Mustafa Kemal Atatürk her sanat dalında olduğu gibi resmin hızla gelişip büyümesi için Genç Cumhuriyet’in imkânlarını artırdı. Ustalaşmış ressamların gençleri eğitmesi için yollarını açtı, resim sergilerinin çoğalması için sanatçıları teşvik etti. Ekim 1923’te, Ankara Türk Ocağı’nda, Atatürk’ün önderliğinde Cumhuriyet’in ilk resim sergisi açıldı. Bir yandan da yeni sanatçıların yurt dışında eğitim almasını sağladı. 1924’te yılında eğitim için Avrupa’ya gönderilen sanatçılardan Muhittin Sebat, Hale Asaf, Ali Avni Çelebi, Cevat Dereli, Refik Epikman gibi ressamlarımız İstanbul ve Ankara başta olmak üzere birçok ilde sergiler açtı; resim sanatını ülke çapında yaygınlaştırmaya çalıştı.
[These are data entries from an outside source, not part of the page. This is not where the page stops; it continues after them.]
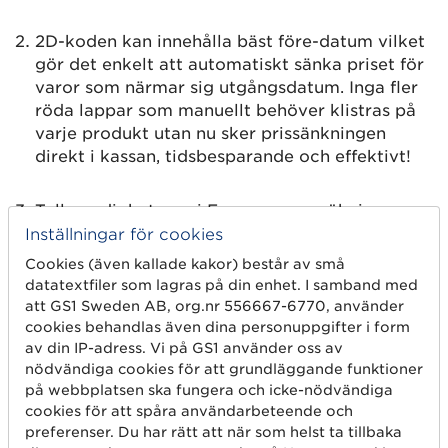
2D-koden kan innehålla bäst före-datum vilket
gör det enkelt att automatiskt sänka priset för
varor som närmar sig utgångsdatum. Inga fler
röda lappar som manuellt behöver klistras på
varje produkt utan nu sker prissänkningen
direkt i kassan, tidsbesparande och effektivt!
Tullmyndigheterna i Europa ser en ökning av
piratkopierade varor inom nästan alla
Inställningar för cookies
produktsektorer. Genom att ha serienumret i
Cookies (även kallade kakor) består av små
2D-koden går det att identifiera oäkta varor
datatextfiler som lagras på din enhet. I samband med
direkt i kassan och på så sätt stoppa dem.
att GS1 Sweden AB, org.nr 556667-6770, använder
cookies behandlas även dina personuppgifter i form
av din IP-adress. Vi på GS1 använder oss av
nödvändiga cookies för att grundläggande funktioner
på webbplatsen ska fungera och icke-nödvändiga
cookies för att spåra användarbeteende och
preferenser. Du har rätt att när som helst ta tillbaka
1933’te Nurullah Berk, Zeki Faik İzer, Elif Naci, Cemal Tollu, Abidin Dino ve Zühtü Müridoğlu gibi isimlerin bir araya gelerek oluşturdukları D Grubu; Güzel Sanatlar Birliği (Osmanlı Ressamlar Cemiyeti), Yeni Ressamlar Cemiyeti, Müstakil Ressamlar ve Heykeltıraşlar Birliği’nden sonraki dördüncü sanat topluluğu olarak sanatta çağdaşlaşmaya ivme kazandırdı.
“Bir millet ki resim yapmaz, bir millet ki heykel yapmaz, bir millet ki fennin gerektirdiği şeyleri yapmaz; itiraf etmeli ki, o milletin ilerleme yolunda yeri yoktur” diyen Ulu Önder, hayattayken portrelerini yaptırarak da resim sanatına destek oldu. Bunlardan en çok bilinenleri; Jean Weinberg’in 1933 yılında yaptığı yağlı boya tablonun yanı sıra İbrahim Çallı’nın çalıştığı Atatürk portresi de 1935 yılına ait.